Im vorangegangenen Blogpost habe ich angedeutet, warum ich überhaupt beruflich auf der Messe war. Nein, die Interviews mit den Autoren habe ich in meiner freien Zeit gemacht, ebenfalls die Gespräche und das Knüpfen von Kontakten wegen eines Herzensprojekts (mehr dazu später). Der Grund hieß schlichtweg: protoTYPE.

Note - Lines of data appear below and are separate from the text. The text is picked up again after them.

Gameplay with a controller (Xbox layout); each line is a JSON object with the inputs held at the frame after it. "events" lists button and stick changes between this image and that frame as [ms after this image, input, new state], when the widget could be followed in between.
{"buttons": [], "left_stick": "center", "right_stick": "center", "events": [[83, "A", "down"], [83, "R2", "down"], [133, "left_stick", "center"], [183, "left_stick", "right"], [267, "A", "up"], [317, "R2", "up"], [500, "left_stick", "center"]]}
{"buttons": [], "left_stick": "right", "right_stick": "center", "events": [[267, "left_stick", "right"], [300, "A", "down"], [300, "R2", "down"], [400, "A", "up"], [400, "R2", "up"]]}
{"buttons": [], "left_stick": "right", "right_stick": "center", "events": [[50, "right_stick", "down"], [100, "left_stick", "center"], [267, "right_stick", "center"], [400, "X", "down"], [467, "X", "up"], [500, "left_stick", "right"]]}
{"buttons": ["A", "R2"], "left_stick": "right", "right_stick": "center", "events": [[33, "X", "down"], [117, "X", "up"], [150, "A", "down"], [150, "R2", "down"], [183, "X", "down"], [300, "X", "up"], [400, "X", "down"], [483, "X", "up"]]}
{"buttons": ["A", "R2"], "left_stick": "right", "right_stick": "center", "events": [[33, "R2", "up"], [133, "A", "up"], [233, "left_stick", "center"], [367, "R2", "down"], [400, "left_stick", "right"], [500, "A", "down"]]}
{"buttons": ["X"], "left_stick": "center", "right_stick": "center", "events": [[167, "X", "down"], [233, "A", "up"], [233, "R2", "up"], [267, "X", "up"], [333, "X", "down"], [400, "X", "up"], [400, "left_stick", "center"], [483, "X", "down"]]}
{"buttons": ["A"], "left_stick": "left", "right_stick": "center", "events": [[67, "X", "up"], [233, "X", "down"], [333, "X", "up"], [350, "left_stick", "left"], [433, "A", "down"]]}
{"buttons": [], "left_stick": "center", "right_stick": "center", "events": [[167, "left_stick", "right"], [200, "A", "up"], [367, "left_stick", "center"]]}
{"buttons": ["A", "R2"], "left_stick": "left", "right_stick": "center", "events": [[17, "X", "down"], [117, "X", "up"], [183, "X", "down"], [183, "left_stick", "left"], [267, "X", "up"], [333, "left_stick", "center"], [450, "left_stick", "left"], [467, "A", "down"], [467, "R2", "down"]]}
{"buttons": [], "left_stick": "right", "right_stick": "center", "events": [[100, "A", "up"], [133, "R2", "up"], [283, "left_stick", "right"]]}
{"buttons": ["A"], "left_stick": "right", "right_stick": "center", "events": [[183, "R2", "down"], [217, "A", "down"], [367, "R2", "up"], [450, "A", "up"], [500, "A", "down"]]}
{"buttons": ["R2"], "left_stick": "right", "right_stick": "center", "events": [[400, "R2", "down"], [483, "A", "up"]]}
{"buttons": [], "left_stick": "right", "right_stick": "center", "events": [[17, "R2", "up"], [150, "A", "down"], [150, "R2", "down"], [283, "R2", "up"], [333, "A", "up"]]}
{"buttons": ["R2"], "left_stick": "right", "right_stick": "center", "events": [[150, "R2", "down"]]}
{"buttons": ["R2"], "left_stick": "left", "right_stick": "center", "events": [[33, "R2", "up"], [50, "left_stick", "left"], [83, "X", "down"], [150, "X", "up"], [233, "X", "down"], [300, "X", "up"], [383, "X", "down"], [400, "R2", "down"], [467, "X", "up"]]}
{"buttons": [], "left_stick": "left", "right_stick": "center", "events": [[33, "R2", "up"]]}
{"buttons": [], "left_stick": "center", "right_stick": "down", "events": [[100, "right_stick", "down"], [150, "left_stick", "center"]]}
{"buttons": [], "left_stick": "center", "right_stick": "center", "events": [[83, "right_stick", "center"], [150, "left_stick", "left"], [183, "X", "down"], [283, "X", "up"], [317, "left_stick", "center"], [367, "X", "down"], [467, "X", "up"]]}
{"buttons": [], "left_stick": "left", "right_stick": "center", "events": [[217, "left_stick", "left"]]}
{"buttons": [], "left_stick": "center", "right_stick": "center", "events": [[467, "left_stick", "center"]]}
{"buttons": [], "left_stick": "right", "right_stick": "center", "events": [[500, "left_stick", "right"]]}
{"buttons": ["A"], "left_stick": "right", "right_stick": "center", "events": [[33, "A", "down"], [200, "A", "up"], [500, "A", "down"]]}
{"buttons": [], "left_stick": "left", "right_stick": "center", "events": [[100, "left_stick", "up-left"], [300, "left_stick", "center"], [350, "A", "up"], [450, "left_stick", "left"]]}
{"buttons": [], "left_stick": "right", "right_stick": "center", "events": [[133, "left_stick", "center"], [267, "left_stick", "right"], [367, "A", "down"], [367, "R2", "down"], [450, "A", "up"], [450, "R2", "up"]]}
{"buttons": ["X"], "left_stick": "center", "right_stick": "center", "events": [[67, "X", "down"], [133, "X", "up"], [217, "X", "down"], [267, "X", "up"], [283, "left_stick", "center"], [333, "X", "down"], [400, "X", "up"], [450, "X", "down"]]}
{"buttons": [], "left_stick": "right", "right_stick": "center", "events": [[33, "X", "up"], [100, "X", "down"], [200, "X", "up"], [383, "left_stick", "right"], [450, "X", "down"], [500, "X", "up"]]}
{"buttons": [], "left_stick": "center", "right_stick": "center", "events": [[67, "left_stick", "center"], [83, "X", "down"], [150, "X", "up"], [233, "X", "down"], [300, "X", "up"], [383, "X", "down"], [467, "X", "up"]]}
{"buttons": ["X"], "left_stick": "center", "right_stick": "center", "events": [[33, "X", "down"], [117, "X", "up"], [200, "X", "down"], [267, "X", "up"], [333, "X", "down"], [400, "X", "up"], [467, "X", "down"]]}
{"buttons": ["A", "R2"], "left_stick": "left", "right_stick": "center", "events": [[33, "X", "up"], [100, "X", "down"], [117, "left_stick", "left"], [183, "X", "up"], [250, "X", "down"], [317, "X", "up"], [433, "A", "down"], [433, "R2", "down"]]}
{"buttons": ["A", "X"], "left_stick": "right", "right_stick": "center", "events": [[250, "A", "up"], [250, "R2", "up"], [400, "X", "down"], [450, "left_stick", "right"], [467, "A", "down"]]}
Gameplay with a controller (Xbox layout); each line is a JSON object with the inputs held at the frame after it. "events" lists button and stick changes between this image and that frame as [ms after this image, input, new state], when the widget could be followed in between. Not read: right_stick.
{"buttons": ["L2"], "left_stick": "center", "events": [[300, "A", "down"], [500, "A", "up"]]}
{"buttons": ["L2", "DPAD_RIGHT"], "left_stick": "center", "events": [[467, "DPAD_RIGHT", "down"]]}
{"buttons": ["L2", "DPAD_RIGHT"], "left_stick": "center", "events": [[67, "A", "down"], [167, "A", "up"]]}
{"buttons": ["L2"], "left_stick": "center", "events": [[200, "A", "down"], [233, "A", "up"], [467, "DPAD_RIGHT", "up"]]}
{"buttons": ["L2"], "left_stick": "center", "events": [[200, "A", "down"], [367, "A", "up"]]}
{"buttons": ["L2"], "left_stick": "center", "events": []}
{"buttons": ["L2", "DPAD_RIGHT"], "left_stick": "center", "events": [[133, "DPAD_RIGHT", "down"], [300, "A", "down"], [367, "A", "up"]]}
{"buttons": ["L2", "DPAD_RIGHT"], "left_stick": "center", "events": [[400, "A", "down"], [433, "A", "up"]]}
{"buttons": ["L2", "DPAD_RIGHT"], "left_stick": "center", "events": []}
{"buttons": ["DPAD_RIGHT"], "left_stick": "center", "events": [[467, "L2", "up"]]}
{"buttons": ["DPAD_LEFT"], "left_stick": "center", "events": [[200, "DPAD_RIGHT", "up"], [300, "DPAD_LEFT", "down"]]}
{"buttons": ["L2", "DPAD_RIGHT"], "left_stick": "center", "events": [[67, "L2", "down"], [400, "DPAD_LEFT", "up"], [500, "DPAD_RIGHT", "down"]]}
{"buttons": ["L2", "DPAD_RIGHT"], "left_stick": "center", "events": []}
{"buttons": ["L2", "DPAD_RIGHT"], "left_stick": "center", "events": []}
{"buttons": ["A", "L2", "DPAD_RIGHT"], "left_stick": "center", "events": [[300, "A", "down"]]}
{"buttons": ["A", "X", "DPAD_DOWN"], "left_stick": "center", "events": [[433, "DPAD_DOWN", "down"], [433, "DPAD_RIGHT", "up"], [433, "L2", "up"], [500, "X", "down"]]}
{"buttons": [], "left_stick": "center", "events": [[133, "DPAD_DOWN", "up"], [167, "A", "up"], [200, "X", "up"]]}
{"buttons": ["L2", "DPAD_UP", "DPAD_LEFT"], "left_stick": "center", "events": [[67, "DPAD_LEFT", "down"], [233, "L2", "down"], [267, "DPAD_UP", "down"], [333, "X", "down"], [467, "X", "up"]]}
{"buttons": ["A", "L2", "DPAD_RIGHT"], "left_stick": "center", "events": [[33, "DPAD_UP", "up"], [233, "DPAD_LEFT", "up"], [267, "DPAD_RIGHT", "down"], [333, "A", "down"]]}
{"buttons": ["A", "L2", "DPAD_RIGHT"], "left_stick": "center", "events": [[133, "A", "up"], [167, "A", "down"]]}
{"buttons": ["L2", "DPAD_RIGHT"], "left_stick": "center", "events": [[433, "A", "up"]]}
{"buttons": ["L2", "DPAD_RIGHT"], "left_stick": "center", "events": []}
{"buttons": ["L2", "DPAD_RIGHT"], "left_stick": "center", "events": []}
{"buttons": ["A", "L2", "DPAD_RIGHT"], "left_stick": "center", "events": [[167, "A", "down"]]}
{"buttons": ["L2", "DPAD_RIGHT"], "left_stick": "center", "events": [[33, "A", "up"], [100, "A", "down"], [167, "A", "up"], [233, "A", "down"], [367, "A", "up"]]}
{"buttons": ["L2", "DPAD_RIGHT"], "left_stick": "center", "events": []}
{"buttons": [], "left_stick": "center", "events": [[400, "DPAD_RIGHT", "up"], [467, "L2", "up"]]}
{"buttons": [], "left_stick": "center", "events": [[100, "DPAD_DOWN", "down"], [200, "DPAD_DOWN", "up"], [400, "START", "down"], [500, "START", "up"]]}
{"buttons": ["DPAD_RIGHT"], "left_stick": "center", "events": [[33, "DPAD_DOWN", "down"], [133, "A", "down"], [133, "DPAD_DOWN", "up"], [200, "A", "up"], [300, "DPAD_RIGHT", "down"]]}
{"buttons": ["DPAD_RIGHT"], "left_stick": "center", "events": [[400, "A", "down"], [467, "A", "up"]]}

Der Börsenverein des Deutschen Buchhandels bzw. das Forum Zukunft hat eine Initiative begründet, um die Zukunft der Buchbranche mit innovativen Ideen zu bereichern. Ich gehörte nach einer denkwürdigen Videobewerbung zu den glücklichen Stipendiaten, merci dafür. Ich reiste am Donnerstag an, um den Einleitungsvortrag am Freitagabend zu hören. Die richtige Arbeitsphase für das Projekt füllte meinen kompletten Samstag und Sonntag aus. Ob das Leipziger Messegelände an den Wochenenden wohl voller war als an den Tagen zuvor? Ich habe keine Ahnung, saß ich doch von frühmorgens bis spätabends in einem schicken Konferenzzimmer des Congress Centers.
Was ereignete sich am ersten Tag des Workshops? Es gab ein »Get to know«, ein Briefing zum »Elevator-Pitch«, anschließend ein »Lunchspeed«, ein Voting zum Ideen-Ranking. Das tippe ich gerade mit einem schmunzelnden Augen, der Börsenverein liebt englische Ausdrücke, aber Scherz beiseite, es folgt nun ein detaillierter Bericht.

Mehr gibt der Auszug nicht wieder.